The premise of "Neighbors" opens itself to mounting mean-spiritedness, but director Nicholas Stoller and writers Andrew Jay Cohen and Brendan O'Brien never lose sight of the people behind the skirmish and their respective points of view. By paying attention to where the characters are coming from, they mostly avoid the would-be unctuousness that might have otherwise destroyed the finished outcome. Teddy hasn't yet grown up—in his last year of college, he is clinging by the nails to this self-made bubble of youthful, foolhardy abandon—but he also isn't without a conscience and a value system. He welcomes Mac and Kelly into his world, then feels wronged when they go behind his back and get the police involved. The tactics of sabotage which ensue are wrongheaded, but Mac and Kelly can give every bit as well as they receive and aren't about to let Teddy and his brothers get away with it. Their acts of retaliation, from flooding Delta Psi's basement, to convincing school dean Carol Gladstone (Lisa Kudrow) to put the students on probation, to playing sneaky mind games that pit the guys against each other, are the source of some of the biggest laughs.

Seth Rogen (2013's "This Is the End") and Rose Byrne (2013's "The Internship") are winning as Mac and Kelly precisely because they are so different from the straight-laced, stick-in-the-mud grown-ups one typically finds in these kinds of roles. Mac and Kelly have plenty of party years behind them and, in a way, envy Delta Psi's lack of restraint and obligation. They want to be lax with the fraternity, but also have a home, jobs, and a child to look out for. Together or apart, it doesn't matter; Rogen and Byrne are exceptionally skilled in their outstanding comedic timing, keen intuition, and relaxed, natural improvisational abilities. Their initial attempts to act chill while simultaneously telling Teddy and right-hand man Pete (Dave Franco) to keep it down are enormously funny, as is Kelly's unfiltered potty mouth. Beneath the humor, however, is the story of a couple who experience the first strain in their marriage and come out the other side stronger and more in love than ever. It is this element that is most memorable, bringing a little emotional maturity to frequently immature hijinks.

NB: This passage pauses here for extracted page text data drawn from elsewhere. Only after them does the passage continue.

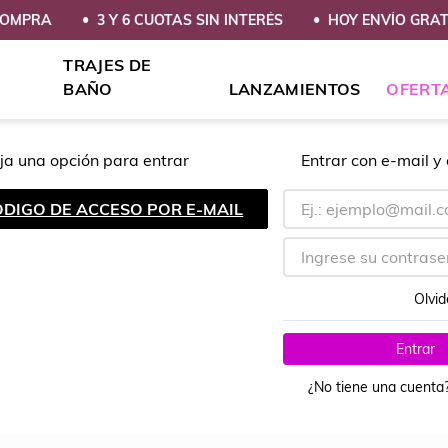
COMPRA
3 Y 6 CUOTAS SIN INTERÉS
HOY ENVÍO GRAT
TRAJES DE
BAÑO
LANZAMIENTOS
OFERT
ja una opción para entrar
Entrar con e-mail y
ÓDIGO DE ACCESO POR E-MAIL
Olvid
Entrar
¿No tiene una cuenta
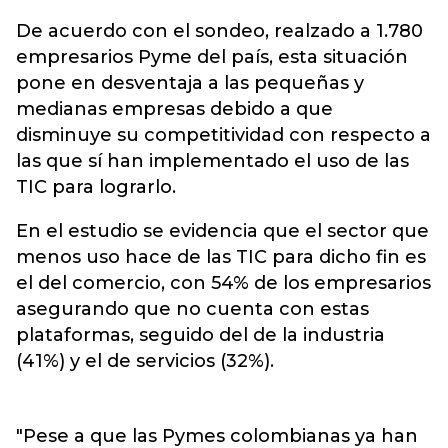
De acuerdo con el sondeo, realzado a 1.780
empresarios Pyme del país, esta situación
pone en desventaja a las pequeñas y
medianas empresas debido a que
disminuye su competitividad con respecto a
las que sí han implementado el uso de las
TIC para lograrlo.
En el estudio se evidencia que el sector que
menos uso hace de las TIC para dicho fin es
el del comercio, con 54% de los empresarios
asegurando que no cuenta con estas
plataformas, seguido del de la industria
(41%) y el de servicios (32%).
"Pese a que las Pymes colombianas ya han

Zac Efron (2014's "That Awkward Moment") holds his own as Teddy, an antagonist amusing in his cutthroat schemes but not unredeemable. That he does have a nice side and a lurking fear for the future signals that he's more than just a one-note bad guy, and Efron has fun diving headfirst into his uninhibited part. Dave Franco (2013's "Now You See Me") is well-used as Pete, Teddy's more focused and together friend, though a homosexual subtext that shows up near the end proves awkward when it is treated as a throwaway punchline with no actual purpose or payoff. As wild frat member Scoonie, Christopher Mintz-Plasse (2013's "Kick Ass 2") is underused in a role that could have been portrayed by anyone, while the forever-welcome Lisa Kudrow (2010's "Easy A") brightens up her too-few scenes as by-the-book dean Carol Gladstone.

As feature-length comedies frequently tend to do, "Neighbors" loses steam in the third act, leaning more toward chaotic than clever as Mac and Kelly come to blows with Teddy after infiltrating his house. At 96 minutes, the film could have been tightened to a better, fleeter 85 minutes. What one takes away and remembers most fondly is simply the enthusiastic chemistry between Seth Rogen and Rose Byrne, and the movie's overall sweet nature that ultimately balances out its baser conduct. For all of the feuding and low blows, Stoller avoids going too dark, creating an all-in-good-fun tone that spreads to the viewer. In the midst of dildos galore, a seemingly used condom that Stella finds, and some nefariously placed airbags, Mac and Kelly—and, for that matter, Teddy—stand at a turning point, the next phases of their lives fast approaching, as they do for all of us. "Neighbors" isn't a great movie, but there is a universality to its themes that rings true.